Subjects
Statistical analysis was performed on data from the Smartphone Health Assessment for Relapse Prevention (SHARP) study, for which seventy-six participants with schizophrenia were recruited. The SHARP study was conducted in three sites, Beth Israel Deaconess Medical Center at Boston, MA, USA; The Sangath Bhopal Hub with the All India Institute for Medical Sciences (AIIMS) in Bhopal, India; and the National Institute of Mental Health and Neuroscience (NIMHANS) in Bangalore, India. Participants in Bangalore and Bhopal were recruited from outpatient psychiatric and psychological services at their respective institutions. All participants were required to be in active treatment, be diagnosed with a psychotic spectrum disorder (confirmed by a clinician using DSM-5 criteria), and have access to a smartphone with access to cellular service or wifi. To ensure technology compatibility, participants went through an initial one-week trial period of passive data collection, with participants offered an alternative device (Samsung Galaxy M31) if they experienced multiple days of no passive data during the trial period.
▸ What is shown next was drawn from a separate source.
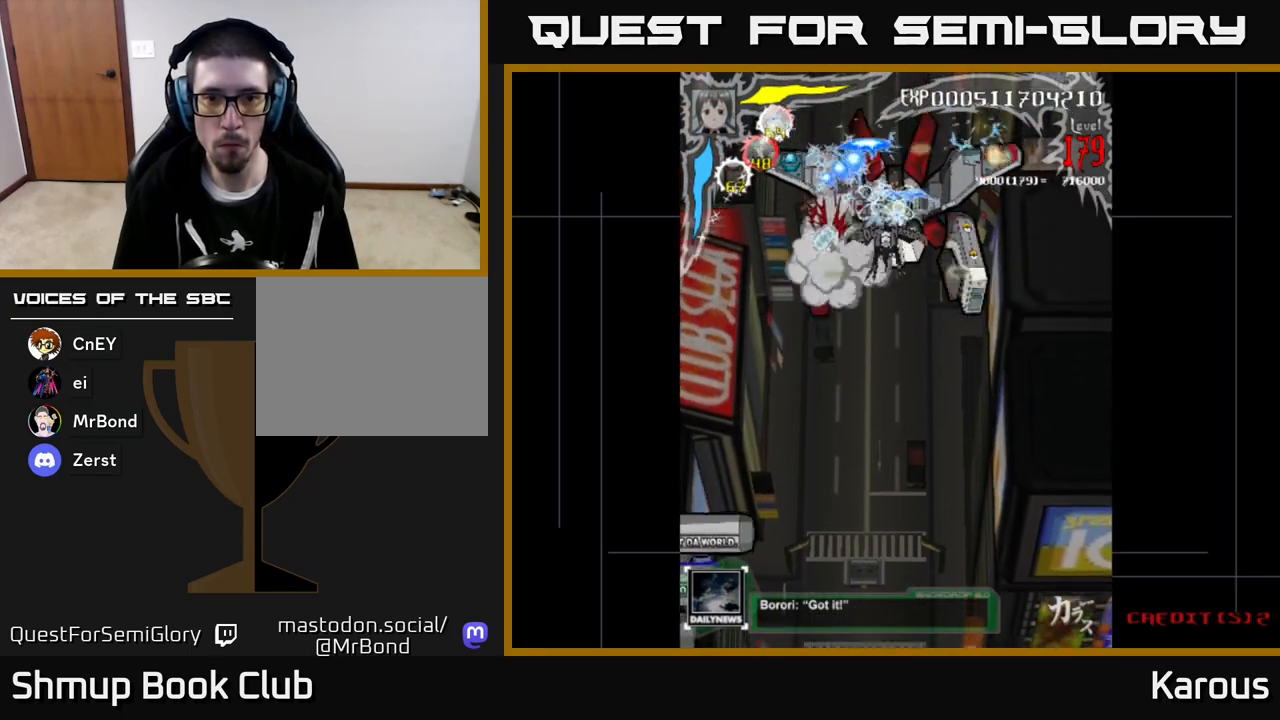
{"buttons": ["A"], "left_stick": "center", "events": [[17, "DPAD_DOWN", "down"], [150, "DPAD_DOWN", "up"], [283, "DPAD_DOWN", "down"], [383, "DPAD_DOWN", "up"]]}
At the BIDMC site participants were deemed ineligible if their device did not pass the trial period and participants had no alternative.
Protocol
Each participant was enrolled in the study for a target period of twelve months, for 13 visits. Each month participants engaged in an hour long visit (in person at Bhopal and Bangalore, virtual at BIDMC) with a clinical research assistant. During each visit participants completed the Positive and Negative Syndrome Scale for Schizophrenia (PANSS) [17]. Participants were then asked to completed the following surveys in the next 24 hours via redcap: The Patient Health Questionnaire-9 (PHQ-9) [18], Generalized Anxiety Disorder-7 (GAD-7)[19], Social Functioning Scale (SFS)[20], Pittsburgh Sleep Quality Index (PSQI)[21], and other scales which are not analyzed in this study. At the intake visit, 6 month, and 12 month visit participants were also asked to complete the Brief Assessment of Cognition in Schizophrenia (BACS) [22].
Passive and active data were collected using mindLAMP, an open-source smartphone application developed by the Division of Digital Psychiatry at Beth Israel Deaconess Medical Center [23]. For the active data, participants were prompted twice a day to complete two of the following six surveys, which include PHQ-9, GAD-7, ‘Sleep’, ‘Sociability’, ‘Psychosis’, and a medication adherence assessment.
The passive data analyzed in this study were collected on a daily basis. While numerous passive data features were obtained, this analysis limits the number of passive data features to avoid multiple comparisons of derived features and focuses on interpretable digital data streams. This includes the amount of time participants spent at their home (home time), the amount of time they spent using their phone screens (screen duration), and how much they moved around to different locations throughout their day (entropy). Home time and screen duration were analyzed in hours, while entropy was analyzed on a scale of 0 to 1. Hometime and entropy were both derived from raw GPS data, and screen duration was derived from the raw device state sensor data.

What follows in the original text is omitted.